Editorial | Facing the challenge of squatting
Prevention, the saying goes, is better than cure, and is one of those gems that the security minister, Robert Montague, is likely to know well and is a principle to which, broadly, he should adhere. The idea is eminently sensible.
We note this in the context of Mr Montague’s recent declaration of his intention to dismantle squatter communities as part of his strategy for fighting crime. These and other types of informal settlements, he argues, are often havens for criminals and criminality. Their usual overcrowding, lack of infrastructure and heavy concentration of unemployed people supports, if not promotes, antisocial behaviour.
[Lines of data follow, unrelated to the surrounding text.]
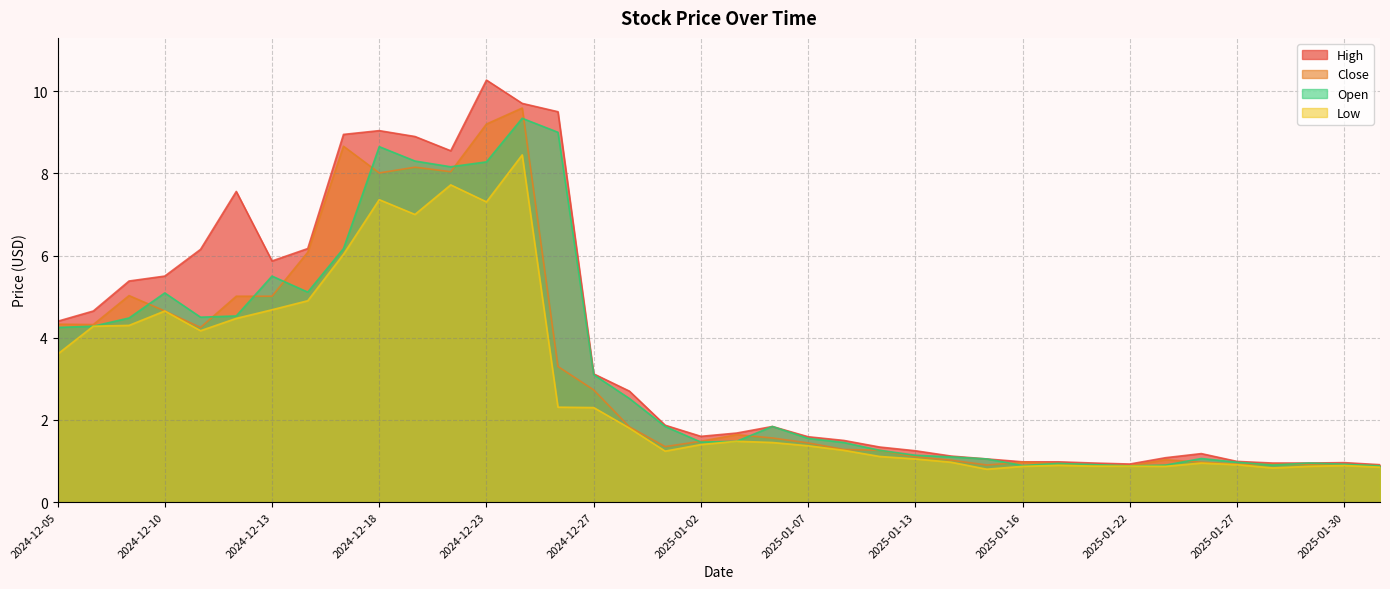

Reading left to right, list all the values displayed in this chart.

High: 2024-12-05=4.4	2024-12-06=4.7	2024-12-09=5.4	2024-12-10=5.5	2024-12-11=6.2	2024-12-12=7.6	2024-12-13=5.9	2024-12-16=6.2	2024-12-17=8.9	2024-12-18=9.0	2024-12-19=8.9	2024-12-20=8.6	2024-12-23=10.3	2024-12-24=9.7	2024-12-26=9.5	2024-12-27=3.1	2024-12-30=2.7	2024-12-31=1.9	2025-01-02=1.6	2025-01-03=1.7	2025-01-06=1.8	2025-01-07=1.6	2025-01-08=1.5	2025-01-10=1.3	2025-01-13=1.2	2025-01-14=1.1	2025-01-15=1.0	2025-01-16=1.0	2025-01-17=1.0	2025-01-21=0.9	2025-01-22=0.9	2025-01-23=1.1	2025-01-24=1.2	2025-01-27=1.0	2025-01-28=0.9	2025-01-29=0.9	2025-01-30=1.0	2025-01-31=0.9
Close: 2024-12-05=4.3	2024-12-06=4.3	2024-12-09=5.0	2024-12-10=4.7	2024-12-11=4.2	2024-12-12=5.0	2024-12-13=5.0	2024-12-16=6.1	2024-12-17=8.7	2024-12-18=8.0	2024-12-19=8.1	2024-12-20=8.0	2024-12-23=9.2	2024-12-24=9.6	2024-12-26=3.3	2024-12-27=2.7	2024-12-30=1.8	2024-12-31=1.4	2025-01-02=1.5	2025-01-03=1.6	2025-01-06=1.6	2025-01-07=1.4	2025-01-08=1.3	2025-01-10=1.3	2025-01-13=1.1	2025-01-14=1.0	2025-01-15=0.9	2025-01-16=1.0	2025-01-17=0.9	2025-01-21=0.9	2025-01-22=0.9	2025-01-23=1.0	2025-01-24=1.0	2025-01-27=0.9	2025-01-28=0.9	2025-01-29=0.9	2025-01-30=0.9	2025-01-31=0.9
Low: 2024-12-05=3.6	2024-12-06=4.3	2024-12-09=4.3	2024-12-10=4.7	2024-12-11=4.2	2024-12-12=4.5	2024-12-13=4.7	2024-12-16=4.9	2024-12-17=6.0	2024-12-18=7.4	2024-12-19=7.0	2024-12-20=7.7	2024-12-23=7.3	2024-12-24=8.4	2024-12-26=2.3	2024-12-27=2.3	2024-12-30=1.8	2024-12-31=1.2	2025-01-02=1.4	2025-01-03=1.5	2025-01-06=1.5	2025-01-07=1.4	2025-01-08=1.3	2025-01-10=1.1	2025-01-13=1.0	2025-01-14=1.0	2025-01-15=0.8	2025-01-16=0.9	2025-01-17=0.9	2025-01-21=0.9	2025-01-22=0.9	2025-01-23=0.9	2025-01-24=0.9	2025-01-27=0.9	2025-01-28=0.8	2025-01-29=0.9	2025-01-30=0.9	2025-01-31=0.9
Open: 2024-12-05=4.2	2024-12-06=4.3	2024-12-09=4.5	2024-12-10=5.1	2024-12-11=4.5	2024-12-12=4.5	2024-12-13=5.5	2024-12-16=5.1	2024-12-17=6.2	2024-12-18=8.6	2024-12-19=8.3	2024-12-20=8.2	2024-12-23=8.3	2024-12-24=9.3	2024-12-26=9.0	2024-12-27=3.1	2024-12-30=2.5	2024-12-31=1.8	2025-01-02=1.5	2025-01-03=1.5	2025-01-06=1.8	2025-01-07=1.5	2025-01-08=1.5	2025-01-10=1.3	2025-01-13=1.1	2025-01-14=1.1	2025-01-15=1.0	2025-01-16=0.9	2025-01-17=0.9	2025-01-21=0.9	2025-01-22=0.9	2025-01-23=0.9	2025-01-24=1.1	2025-01-27=1.0	2025-01-28=0.9	2025-01-29=0.9	2025-01-30=0.9	2025-01-31=0.9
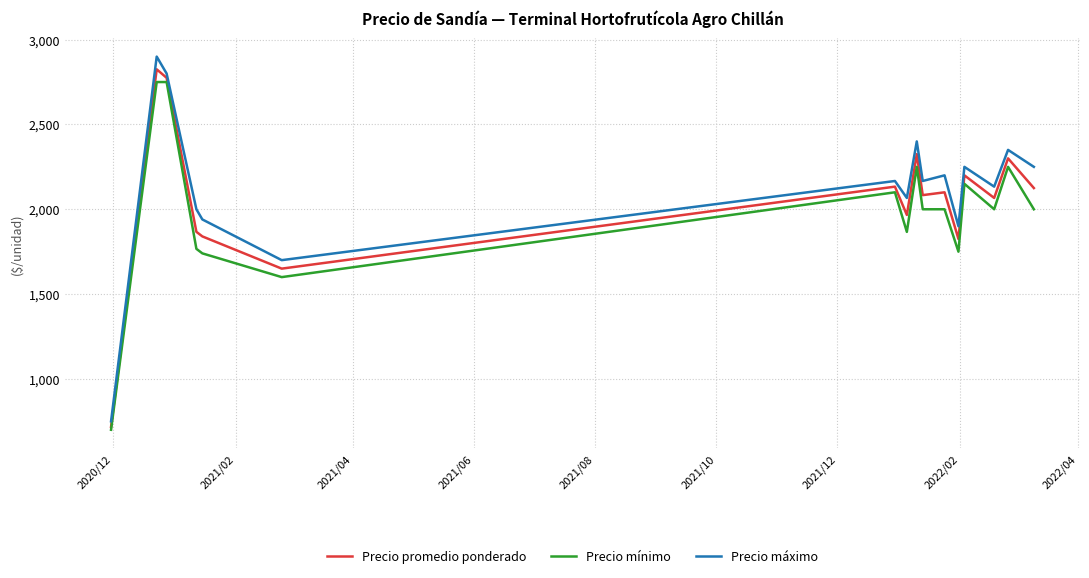

True or false: Precio máximo and Precio mínimo cross at least once.

False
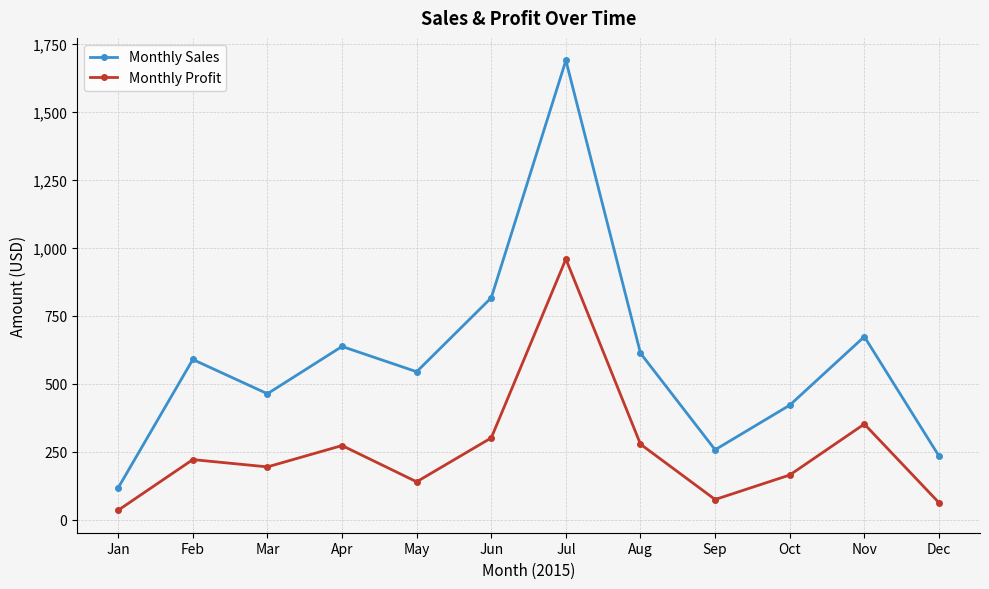

What is the difference between the highest and lowest values at Oct?

256.8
A major challenge for Mr Montague and Jamaican development planners concerned with reversing squatting and informal settlements is the scale of the problems. It has been estimated that perhaps a third of Jamaica’s 2.7 million people are squatters or live in informal settlements. There are scores of such communities.
But worse, they are being added and sometimes aided and abetted by politicians. Often, politicians or institutions of government turn a blind eye to the emergence of enlargement of such communities out of fear of alienating potential blocks of voters. And herein lies a test of Mr Montague’s declared resolve to tackle the problem and his plan, first within the Government’s broader social policy.
This week, for instance, this newspaper, as Mr Montague would be aware, reported the case of hundreds of people descending on lands in Old Harbour, St Catherine, near the middle-class community of Old Harbour Glades, marking lots for future homes. Some have erected shacks. Residents of Old Harbour Glades, understandably, are worried about what the development of a ramshackle community will do to their property values
No one is clear on how the movement started. It seems to have no official sanction. But there is a certain reality to the actions of the people who are ‘capturing’ the land exemplified in the explanation of her action by a woman who gave her name as Karen Stewart, who heard about and joined the fray.
She said: “How I look at it ... If I take a little piece (of the land) and build a little shed on it and anything happens, they (private owners if it is their property) can take their thing. But it is not private ... Government owns it. When Government comes in, we will have a chance because we already live on it.”
Largely, history is on her side. For it is usually the case that squatters resist and find support among politicians, sometimes for worthy reasons, but mostly with an eye on the ballot box. The development and expansion of a slum at Mona Commons, outside of the front entrance of the University Hospital of the West Indies, the English-speaking Caribbean’s premier teaching hospital, is a prime example. Indeed, it is the same calculation that inspires Ms Stewart at Old Harbour that underlay the actions of those people who last year, during the life of the previous administration, and with the connivance of local political activists, attempted to illegally settle land in Dallas Mountain, St Andrew.
Unmasked, Dallas Mountain failed. Old Harbour shouldn’t succeed. But there is still need for a broader policy for dealing with squatting and informal settlements, of which we wait to hear from the Government.